TASK INSTRUCTIONS: Reproduce the rows from the very first line through the line containing "Vereadora de Curitiba, que", both ends included.

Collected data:
--*--

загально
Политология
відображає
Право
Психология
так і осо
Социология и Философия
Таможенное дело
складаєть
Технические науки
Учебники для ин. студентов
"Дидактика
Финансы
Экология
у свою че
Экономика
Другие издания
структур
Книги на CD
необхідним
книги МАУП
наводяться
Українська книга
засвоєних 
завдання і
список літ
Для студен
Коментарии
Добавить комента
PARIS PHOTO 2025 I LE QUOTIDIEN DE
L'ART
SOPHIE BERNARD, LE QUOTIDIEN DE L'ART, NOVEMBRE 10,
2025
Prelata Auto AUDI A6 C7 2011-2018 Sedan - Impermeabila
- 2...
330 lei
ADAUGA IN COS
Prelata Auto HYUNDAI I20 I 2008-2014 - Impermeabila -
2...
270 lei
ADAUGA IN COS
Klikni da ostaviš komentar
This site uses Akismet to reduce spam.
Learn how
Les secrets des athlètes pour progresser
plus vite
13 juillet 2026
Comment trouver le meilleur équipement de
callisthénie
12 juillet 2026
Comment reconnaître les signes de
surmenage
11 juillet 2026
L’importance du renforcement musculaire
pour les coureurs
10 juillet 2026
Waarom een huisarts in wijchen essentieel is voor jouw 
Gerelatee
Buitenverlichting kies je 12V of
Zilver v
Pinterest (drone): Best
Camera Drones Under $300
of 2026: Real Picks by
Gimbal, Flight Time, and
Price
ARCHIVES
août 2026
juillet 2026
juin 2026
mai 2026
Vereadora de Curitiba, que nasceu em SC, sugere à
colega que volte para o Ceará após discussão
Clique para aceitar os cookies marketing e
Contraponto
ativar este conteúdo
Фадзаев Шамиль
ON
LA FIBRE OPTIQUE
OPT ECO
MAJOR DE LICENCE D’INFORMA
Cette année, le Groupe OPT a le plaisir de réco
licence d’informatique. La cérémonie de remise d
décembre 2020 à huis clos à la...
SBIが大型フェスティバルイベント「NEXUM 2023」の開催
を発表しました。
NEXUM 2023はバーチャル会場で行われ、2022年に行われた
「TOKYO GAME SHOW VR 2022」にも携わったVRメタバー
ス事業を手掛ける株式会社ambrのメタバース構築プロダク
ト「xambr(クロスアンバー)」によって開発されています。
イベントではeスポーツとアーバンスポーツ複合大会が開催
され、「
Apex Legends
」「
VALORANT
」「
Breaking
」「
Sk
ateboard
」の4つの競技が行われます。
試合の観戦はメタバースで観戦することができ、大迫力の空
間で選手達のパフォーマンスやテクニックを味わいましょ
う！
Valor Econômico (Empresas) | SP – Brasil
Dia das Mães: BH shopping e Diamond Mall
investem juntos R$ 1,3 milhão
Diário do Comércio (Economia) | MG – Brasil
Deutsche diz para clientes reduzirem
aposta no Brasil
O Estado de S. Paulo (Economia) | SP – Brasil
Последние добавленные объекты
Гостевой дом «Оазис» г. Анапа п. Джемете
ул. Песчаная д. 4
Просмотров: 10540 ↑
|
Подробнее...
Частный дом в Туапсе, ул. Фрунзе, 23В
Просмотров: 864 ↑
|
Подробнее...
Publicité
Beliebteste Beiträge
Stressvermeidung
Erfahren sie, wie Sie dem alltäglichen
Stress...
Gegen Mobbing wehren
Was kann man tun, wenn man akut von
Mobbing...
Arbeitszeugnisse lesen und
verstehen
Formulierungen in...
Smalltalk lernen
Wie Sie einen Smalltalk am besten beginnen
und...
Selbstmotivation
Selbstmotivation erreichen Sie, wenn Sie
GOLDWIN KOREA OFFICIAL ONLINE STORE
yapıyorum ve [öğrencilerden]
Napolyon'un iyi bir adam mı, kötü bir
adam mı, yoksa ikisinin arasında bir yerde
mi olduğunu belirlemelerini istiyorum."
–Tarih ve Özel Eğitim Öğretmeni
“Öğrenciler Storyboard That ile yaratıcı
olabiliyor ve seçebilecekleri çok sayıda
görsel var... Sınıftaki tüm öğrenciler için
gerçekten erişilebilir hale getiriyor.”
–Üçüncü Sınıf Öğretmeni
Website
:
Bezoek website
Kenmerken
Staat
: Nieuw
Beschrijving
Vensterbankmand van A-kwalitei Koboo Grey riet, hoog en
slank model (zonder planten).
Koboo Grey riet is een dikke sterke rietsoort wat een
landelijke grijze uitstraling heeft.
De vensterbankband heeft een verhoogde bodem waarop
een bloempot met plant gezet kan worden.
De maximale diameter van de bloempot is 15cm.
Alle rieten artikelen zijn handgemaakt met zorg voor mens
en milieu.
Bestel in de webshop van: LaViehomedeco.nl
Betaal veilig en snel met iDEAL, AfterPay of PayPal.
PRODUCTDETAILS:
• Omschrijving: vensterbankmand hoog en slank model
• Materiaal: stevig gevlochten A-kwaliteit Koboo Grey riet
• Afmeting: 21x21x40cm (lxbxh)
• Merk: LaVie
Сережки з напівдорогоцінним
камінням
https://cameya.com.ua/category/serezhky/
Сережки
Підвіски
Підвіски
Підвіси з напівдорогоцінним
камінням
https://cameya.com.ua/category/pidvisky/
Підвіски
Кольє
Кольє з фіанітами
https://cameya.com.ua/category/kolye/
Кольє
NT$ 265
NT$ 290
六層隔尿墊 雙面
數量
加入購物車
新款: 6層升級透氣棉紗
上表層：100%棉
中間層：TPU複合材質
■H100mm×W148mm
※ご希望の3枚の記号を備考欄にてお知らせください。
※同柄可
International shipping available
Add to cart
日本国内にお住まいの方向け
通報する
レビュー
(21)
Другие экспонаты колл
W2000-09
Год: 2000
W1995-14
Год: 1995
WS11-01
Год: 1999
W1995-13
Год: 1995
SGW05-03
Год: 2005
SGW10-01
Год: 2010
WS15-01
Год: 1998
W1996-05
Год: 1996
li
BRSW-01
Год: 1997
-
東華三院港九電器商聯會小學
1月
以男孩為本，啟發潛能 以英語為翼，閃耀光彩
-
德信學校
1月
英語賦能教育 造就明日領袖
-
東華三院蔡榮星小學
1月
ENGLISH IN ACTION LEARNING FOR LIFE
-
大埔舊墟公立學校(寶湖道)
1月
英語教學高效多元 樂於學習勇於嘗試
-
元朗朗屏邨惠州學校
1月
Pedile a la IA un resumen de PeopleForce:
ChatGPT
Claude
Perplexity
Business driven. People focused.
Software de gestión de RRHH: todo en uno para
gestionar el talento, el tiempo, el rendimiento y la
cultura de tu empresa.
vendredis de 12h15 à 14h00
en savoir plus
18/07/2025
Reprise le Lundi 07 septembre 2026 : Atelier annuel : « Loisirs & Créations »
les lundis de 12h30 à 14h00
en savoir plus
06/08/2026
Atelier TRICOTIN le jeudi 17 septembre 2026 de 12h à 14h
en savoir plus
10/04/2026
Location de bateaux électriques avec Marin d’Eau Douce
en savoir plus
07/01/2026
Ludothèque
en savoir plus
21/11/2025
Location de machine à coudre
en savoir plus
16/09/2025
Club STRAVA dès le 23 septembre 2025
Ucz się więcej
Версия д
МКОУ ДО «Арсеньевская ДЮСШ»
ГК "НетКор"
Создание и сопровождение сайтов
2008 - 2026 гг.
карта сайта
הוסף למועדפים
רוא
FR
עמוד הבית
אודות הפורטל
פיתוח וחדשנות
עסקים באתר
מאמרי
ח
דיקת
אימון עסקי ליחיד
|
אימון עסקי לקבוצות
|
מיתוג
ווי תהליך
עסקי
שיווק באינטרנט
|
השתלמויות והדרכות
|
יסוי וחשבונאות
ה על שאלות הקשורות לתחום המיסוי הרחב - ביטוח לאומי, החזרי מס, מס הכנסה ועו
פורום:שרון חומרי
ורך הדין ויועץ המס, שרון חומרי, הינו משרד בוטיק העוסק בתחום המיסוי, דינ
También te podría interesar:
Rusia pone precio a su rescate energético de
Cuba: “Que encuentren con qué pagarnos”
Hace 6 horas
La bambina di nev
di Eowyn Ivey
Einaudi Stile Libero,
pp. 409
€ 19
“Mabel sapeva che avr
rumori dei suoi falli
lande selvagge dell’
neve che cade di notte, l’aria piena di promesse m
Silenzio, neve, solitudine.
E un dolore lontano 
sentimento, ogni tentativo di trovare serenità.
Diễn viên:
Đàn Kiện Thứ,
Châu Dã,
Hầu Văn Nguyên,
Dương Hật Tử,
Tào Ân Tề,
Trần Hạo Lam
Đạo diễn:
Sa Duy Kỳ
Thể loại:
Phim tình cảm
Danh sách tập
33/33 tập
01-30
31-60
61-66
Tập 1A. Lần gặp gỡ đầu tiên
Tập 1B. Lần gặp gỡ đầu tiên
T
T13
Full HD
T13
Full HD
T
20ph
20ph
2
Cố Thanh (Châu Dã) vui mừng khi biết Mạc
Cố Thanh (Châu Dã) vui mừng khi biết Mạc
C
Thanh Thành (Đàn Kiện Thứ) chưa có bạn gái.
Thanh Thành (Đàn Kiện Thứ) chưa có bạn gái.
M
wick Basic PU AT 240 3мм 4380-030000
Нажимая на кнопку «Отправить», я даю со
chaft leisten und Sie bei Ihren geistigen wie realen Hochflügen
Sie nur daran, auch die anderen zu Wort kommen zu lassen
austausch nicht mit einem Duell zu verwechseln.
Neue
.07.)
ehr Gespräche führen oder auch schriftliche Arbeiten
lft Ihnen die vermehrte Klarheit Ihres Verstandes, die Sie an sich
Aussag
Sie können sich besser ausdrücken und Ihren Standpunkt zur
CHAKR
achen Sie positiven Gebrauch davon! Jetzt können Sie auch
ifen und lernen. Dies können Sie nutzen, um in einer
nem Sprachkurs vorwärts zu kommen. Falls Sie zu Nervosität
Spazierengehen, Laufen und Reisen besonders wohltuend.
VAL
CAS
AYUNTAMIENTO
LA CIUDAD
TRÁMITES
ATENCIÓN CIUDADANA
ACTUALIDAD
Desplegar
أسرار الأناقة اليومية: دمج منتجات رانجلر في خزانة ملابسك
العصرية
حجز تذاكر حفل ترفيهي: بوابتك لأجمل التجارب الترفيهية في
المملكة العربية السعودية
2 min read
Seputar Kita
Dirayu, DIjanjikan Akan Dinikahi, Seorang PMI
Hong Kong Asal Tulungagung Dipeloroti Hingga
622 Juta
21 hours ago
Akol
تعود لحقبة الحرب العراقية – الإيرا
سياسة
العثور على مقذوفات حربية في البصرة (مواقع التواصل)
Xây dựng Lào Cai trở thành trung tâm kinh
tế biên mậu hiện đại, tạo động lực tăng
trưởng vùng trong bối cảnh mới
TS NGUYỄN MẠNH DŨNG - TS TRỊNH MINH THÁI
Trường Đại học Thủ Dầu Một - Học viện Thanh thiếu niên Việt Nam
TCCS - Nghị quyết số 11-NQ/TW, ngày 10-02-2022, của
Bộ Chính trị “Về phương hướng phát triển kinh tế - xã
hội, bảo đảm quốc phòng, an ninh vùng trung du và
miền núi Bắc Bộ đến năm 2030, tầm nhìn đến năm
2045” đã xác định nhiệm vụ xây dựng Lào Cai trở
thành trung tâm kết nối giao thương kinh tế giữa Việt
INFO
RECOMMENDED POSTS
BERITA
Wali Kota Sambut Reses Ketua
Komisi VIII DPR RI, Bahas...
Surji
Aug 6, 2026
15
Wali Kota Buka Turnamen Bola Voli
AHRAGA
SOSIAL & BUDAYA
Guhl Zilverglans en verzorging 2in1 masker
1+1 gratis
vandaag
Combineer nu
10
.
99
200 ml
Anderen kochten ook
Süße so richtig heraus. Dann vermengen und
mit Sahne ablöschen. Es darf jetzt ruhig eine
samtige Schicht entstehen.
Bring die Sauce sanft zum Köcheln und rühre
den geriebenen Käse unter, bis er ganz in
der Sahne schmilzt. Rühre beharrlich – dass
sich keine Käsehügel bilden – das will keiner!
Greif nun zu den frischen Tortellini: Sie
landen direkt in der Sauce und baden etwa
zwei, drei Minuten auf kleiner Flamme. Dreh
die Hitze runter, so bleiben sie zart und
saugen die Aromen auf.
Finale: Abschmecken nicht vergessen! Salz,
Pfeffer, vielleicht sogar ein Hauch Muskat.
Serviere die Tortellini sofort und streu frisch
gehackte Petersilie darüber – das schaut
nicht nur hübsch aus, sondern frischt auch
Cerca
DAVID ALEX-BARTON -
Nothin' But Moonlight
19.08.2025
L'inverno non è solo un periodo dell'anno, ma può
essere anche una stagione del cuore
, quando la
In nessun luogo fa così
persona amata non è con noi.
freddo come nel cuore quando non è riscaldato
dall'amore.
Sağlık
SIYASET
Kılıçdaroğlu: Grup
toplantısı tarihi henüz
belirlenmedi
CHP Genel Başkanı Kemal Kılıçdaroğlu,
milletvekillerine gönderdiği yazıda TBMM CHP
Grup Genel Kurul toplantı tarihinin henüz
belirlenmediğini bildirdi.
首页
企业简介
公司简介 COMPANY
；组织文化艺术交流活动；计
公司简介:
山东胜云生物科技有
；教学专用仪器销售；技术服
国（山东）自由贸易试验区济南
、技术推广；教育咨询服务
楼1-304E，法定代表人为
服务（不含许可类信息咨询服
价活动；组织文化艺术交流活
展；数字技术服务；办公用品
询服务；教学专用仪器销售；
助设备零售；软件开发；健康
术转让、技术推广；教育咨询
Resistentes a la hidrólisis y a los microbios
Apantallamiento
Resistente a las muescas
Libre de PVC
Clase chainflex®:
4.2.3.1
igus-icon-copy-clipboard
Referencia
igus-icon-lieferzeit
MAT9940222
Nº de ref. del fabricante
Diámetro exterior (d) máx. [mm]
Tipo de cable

--*--

EXERCISE SOLUTION:
загально
Политология
відображає
Право
Психология
так і осо
Социология и Философия
Таможенное дело
складаєть
Технические науки
Учебники для ин. студентов
"Дидактика
Финансы
Экология
у свою че
Экономика
Другие издания
структур
Книги на CD
необхідним
книги МАУП
наводяться
Українська книга
засвоєних 
завдання і
список літ
Для студен
Коментарии
Добавить комента
PARIS PHOTO 2025 I LE QUOTIDIEN DE
L'ART
SOPHIE BERNARD, LE QUOTIDIEN DE L'ART, NOVEMBRE 10,
2025
Prelata Auto AUDI A6 C7 2011-2018 Sedan - Impermeabila
- 2...
330 lei
ADAUGA IN COS
Prelata Auto HYUNDAI I20 I 2008-2014 - Impermeabila -
2...
270 lei
ADAUGA IN COS
Klikni da ostaviš komentar
This site uses Akismet to reduce spam.
Learn how
Les secrets des athlètes pour progresser
plus vite
13 juillet 2026
Comment trouver le meilleur équipement de
callisthénie
12 juillet 2026
Comment reconnaître les signes de
surmenage
11 juillet 2026
L’importance du renforcement musculaire
pour les coureurs
10 juillet 2026
Waarom een huisarts in wijchen essentieel is voor jouw 
Gerelatee
Buitenverlichting kies je 12V of
Zilver v
Pinterest (drone): Best
Camera Drones Under $300
of 2026: Real Picks by
Gimbal, Flight Time, and
Price
ARCHIVES
août 2026
juillet 2026
juin 2026
mai 2026
Vereadora de Curitiba, que nasceu em SC, sugere à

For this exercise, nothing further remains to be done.